BLAKE Hancock's short but successful kart career could see him land a major title within two years of his first official race.
A former junior sedans, super sedans and four cylinder driver, Hancock made a jump to the much smaller karts last year.
The process was simple.
"One of my mates had a go kart he lent to my son. We went and watched him and thought he wanted a go, my son had a run and then we were into it,” Hancock said.
That is all it took for the man who could be Maryborough Speedway's next major titleholder to be discovered.
That could happen within two months if Hancock's second season is as good as his first.
"We had a pretty good first year,” he said.
"(I was) third in the Queensland title and won the club championship for the standard class I run in, and won the overall champion of champions for Maryborough Speedway.”
While describing Hancock's season in karts as a successful endeavour may be a major understatement, it is clear the diesel mechanic has discovered another passion.
"It's the thrill of it really,” he said when asked what he loved about karting.
"You're sitting an inch off the ground, no suspension, no seatbelts, going 120-130 kilometres per hour, it's a pretty good buzz.

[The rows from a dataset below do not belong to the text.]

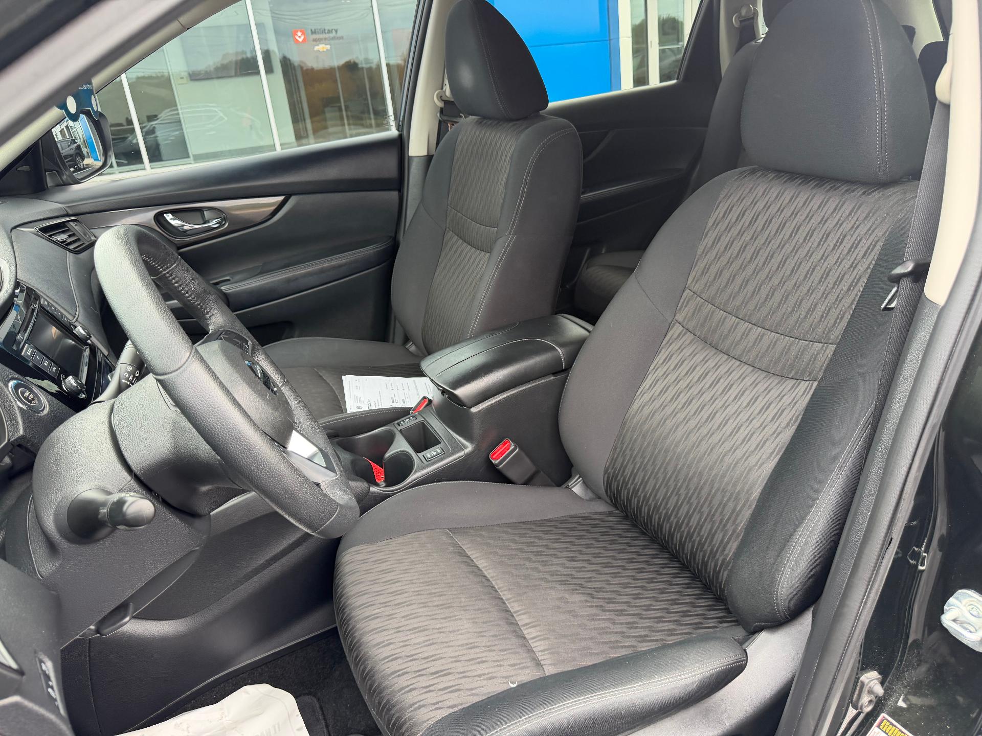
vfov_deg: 56.8
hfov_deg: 71.6
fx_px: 681
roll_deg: +5.1
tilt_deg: -21.7
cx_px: 491
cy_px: 368
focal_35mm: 24
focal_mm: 6.76
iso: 125
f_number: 1.78
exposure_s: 1/203
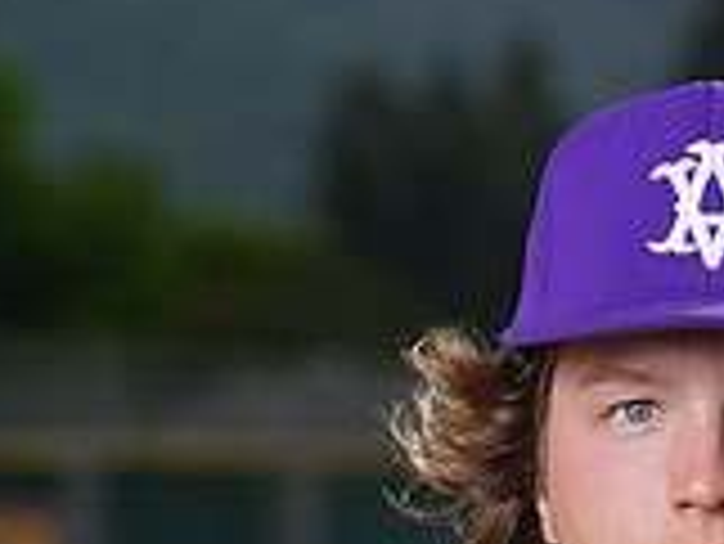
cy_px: 913
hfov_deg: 3.0
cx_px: 816
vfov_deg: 2.2
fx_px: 13898
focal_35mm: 664
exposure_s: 1/250
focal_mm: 192
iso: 100
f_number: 8
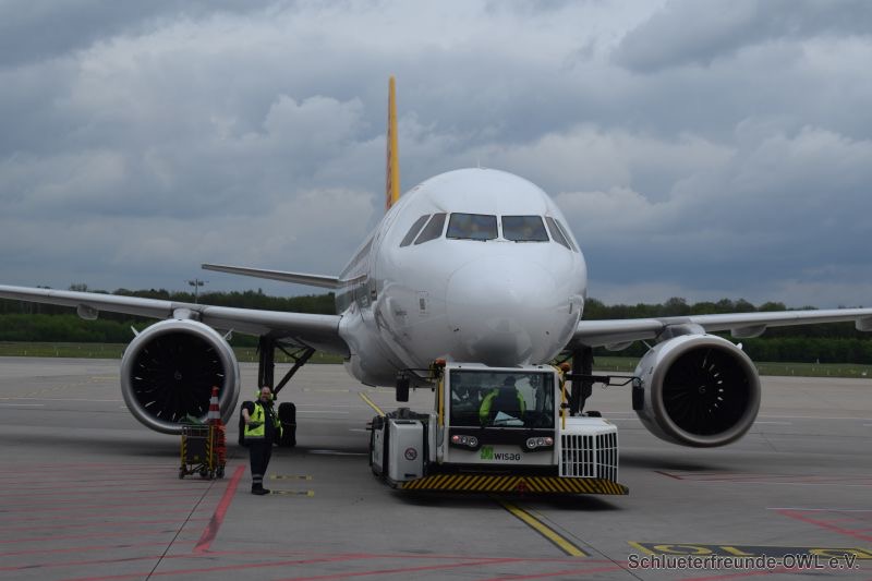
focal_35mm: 82
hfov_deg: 24.6
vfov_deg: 16.5
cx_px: 436
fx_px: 1998
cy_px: 290
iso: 200
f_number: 8
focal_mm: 55
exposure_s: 1/250
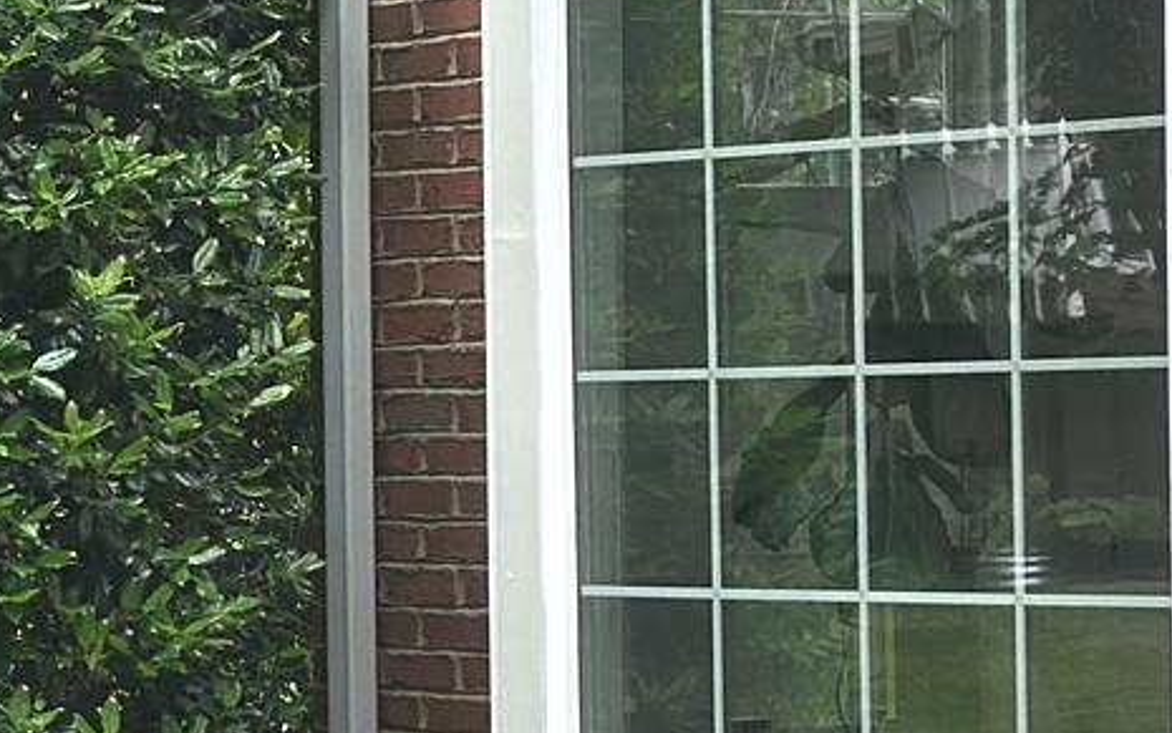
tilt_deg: -0.8
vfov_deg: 5.9
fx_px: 7157
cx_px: -781
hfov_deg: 9.0
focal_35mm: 224
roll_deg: +0.9
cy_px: 572
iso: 80
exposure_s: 1/230
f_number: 1.78
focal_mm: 6.86
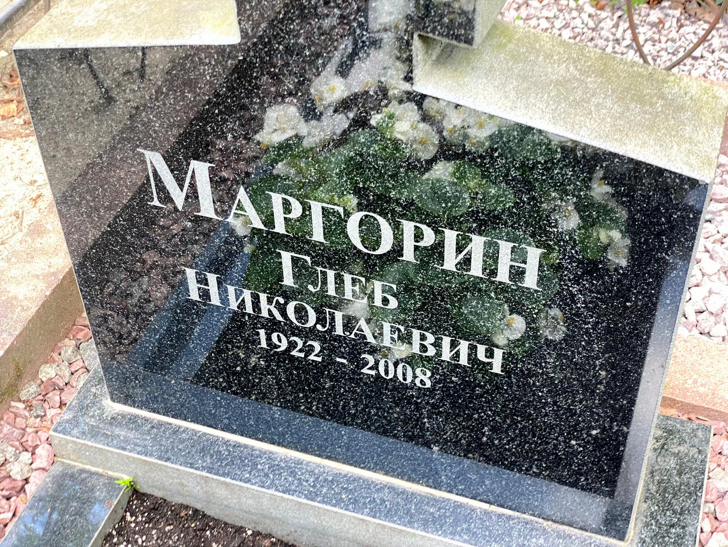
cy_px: 274
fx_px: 1094
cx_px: 364
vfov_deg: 28.0
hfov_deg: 36.8
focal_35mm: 52
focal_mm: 6
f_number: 2
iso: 80
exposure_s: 1/122
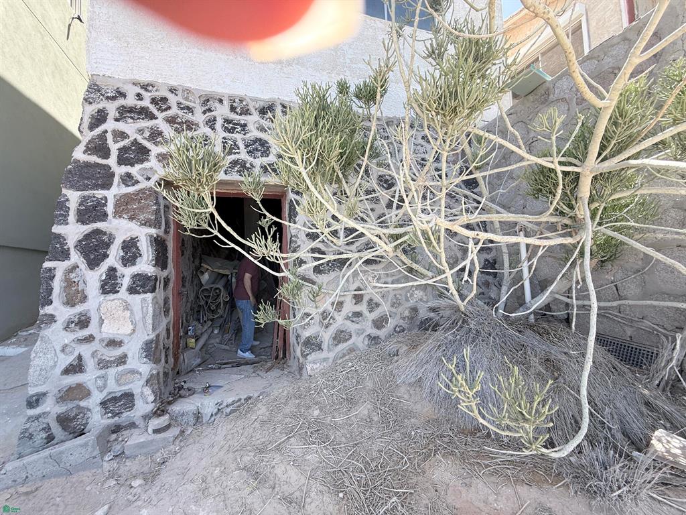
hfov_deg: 102.1
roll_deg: +3.0
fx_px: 277
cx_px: 343
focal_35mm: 14
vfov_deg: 85.7
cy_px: 258
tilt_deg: +2.9
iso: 50
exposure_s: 1/307
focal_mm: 2.22
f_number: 2.2
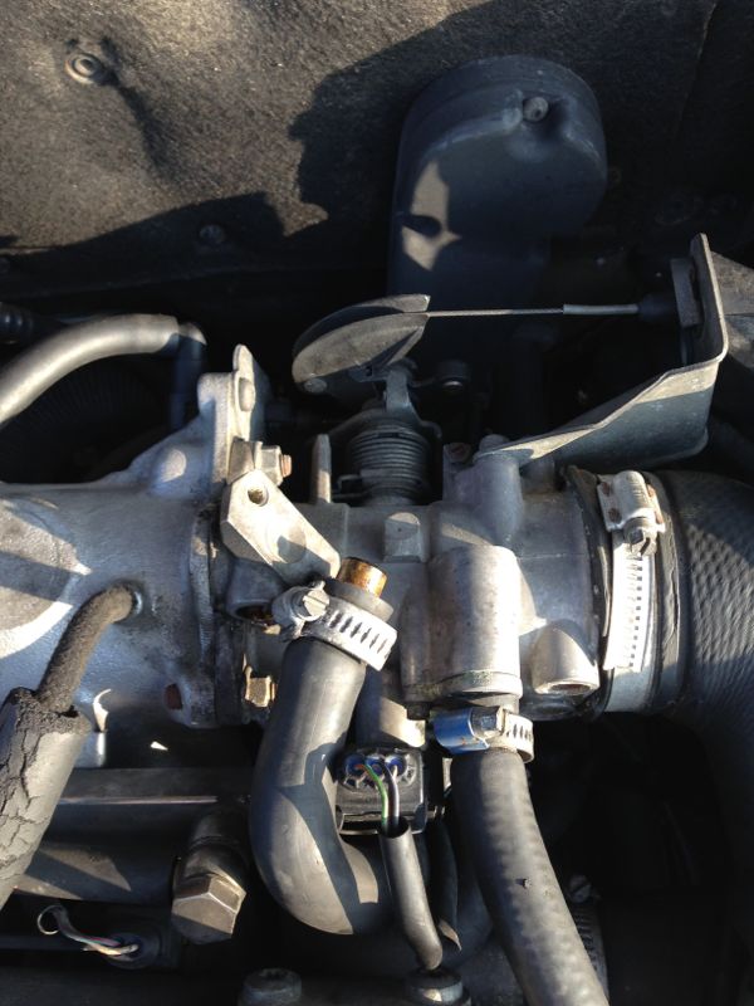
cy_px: 503
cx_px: 377
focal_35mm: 33
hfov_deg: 42.9
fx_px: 958
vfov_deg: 55.4
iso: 50
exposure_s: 1/137
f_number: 2.4
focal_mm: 4.12
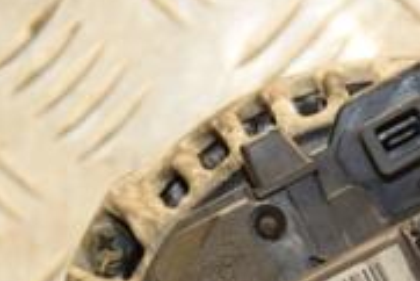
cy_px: 448
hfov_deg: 6.7
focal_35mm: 308
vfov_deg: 4.4
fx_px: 3596
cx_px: 392
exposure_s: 1/80
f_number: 5.3
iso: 800
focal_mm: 62
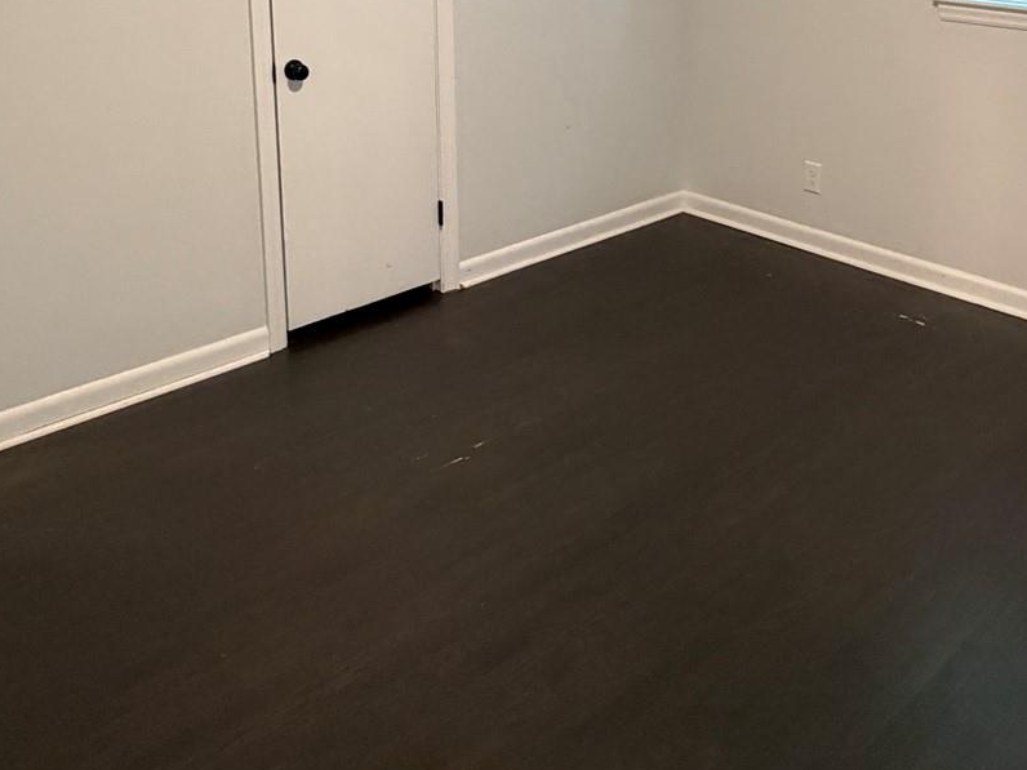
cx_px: 646
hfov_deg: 50.8
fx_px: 1068
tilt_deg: -10.7
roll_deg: -0.3
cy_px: 44
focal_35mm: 36
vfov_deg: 36.6
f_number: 2.2
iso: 500
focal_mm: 2.22
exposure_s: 1/60
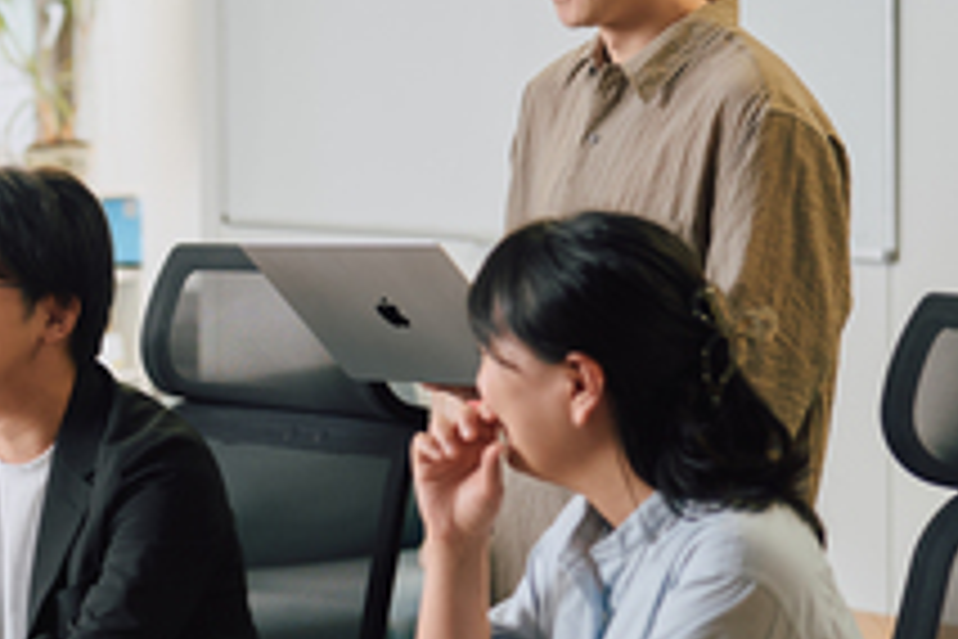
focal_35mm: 137
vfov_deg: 10.0
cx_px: -205
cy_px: 232
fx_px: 3645
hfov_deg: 14.5
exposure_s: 1/160
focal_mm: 50
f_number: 2
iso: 200
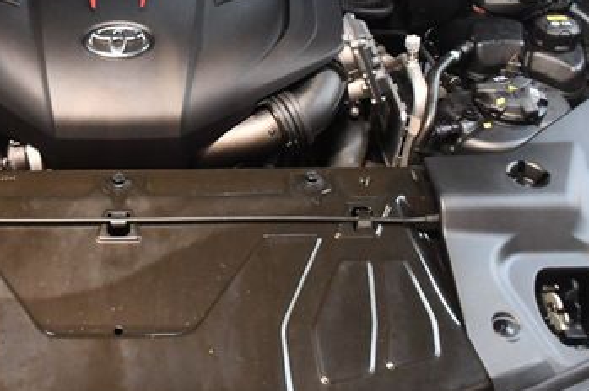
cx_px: 115
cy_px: 123
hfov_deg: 35.1
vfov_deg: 24.4
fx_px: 899
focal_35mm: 55
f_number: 3.5
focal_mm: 20
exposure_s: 1/60
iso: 4500
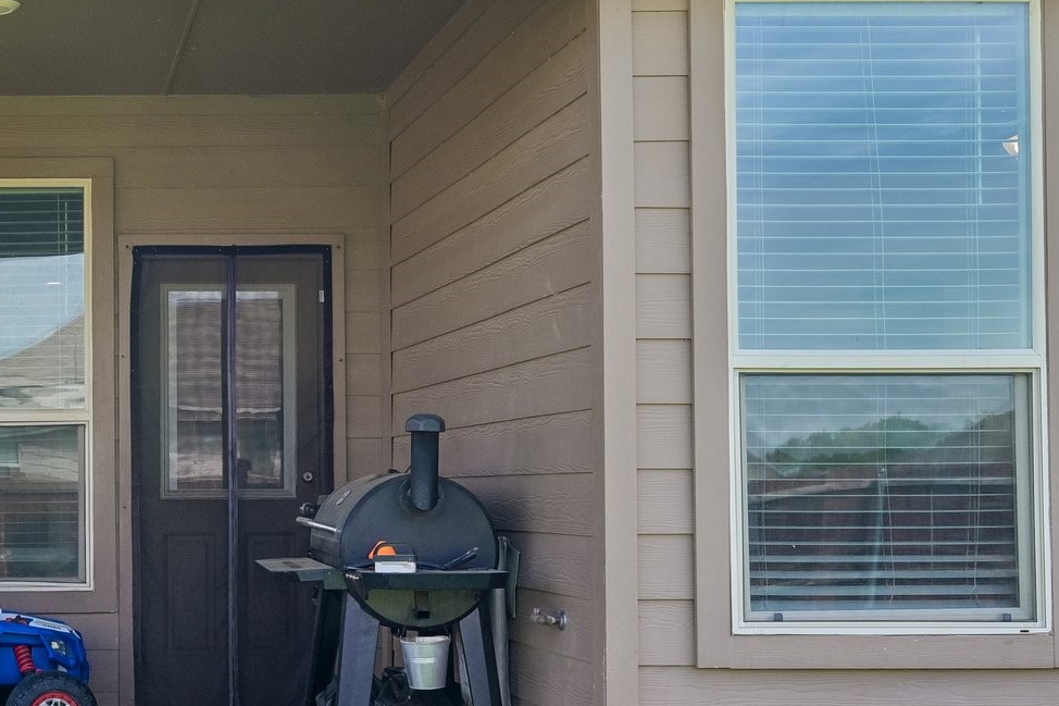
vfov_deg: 21.8
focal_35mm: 62
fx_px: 1825
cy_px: 469
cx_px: 10
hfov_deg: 30.2
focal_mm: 29.5
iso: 400
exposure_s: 1/250
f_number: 8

"It's definitely a lot more challenging (than driving in other vehicles). There's no suspension of anything in them so it comes down to driver technique, and relying on the car.”
It means drivers have to maintain a good standard of fitness if they are to succeed.
Drivers also have to keep a close eye on their seats: it can determine success and failure.
"It's a lot more physical on your body,” he said.
"There's no seatbelts holding you in so you have to hold your body in as you run. It definitely sorts your core strength out, and you need a really good fitting seat; You get a good fitting seat, you don't move.”
Hancock won the standards class when Maryborough Speedway held the SKAA Karts Winter Nationals Round 2 on July 29, in fields he said were among the biggest the club has hosted.
The best part for Hancock is that competition could increase with every meet as Maryborough prepares to host the SKAA Australian Championship next year.
"Twelve months ago we had three karts in the club, now we have 22,” he said.
"With the national titles I'd be surprised if we didn't double that number. It's the perfect form of motorsport if you don't have a big budget. For $1500 you can get a race suit, helmet, and a kart and you're out running.”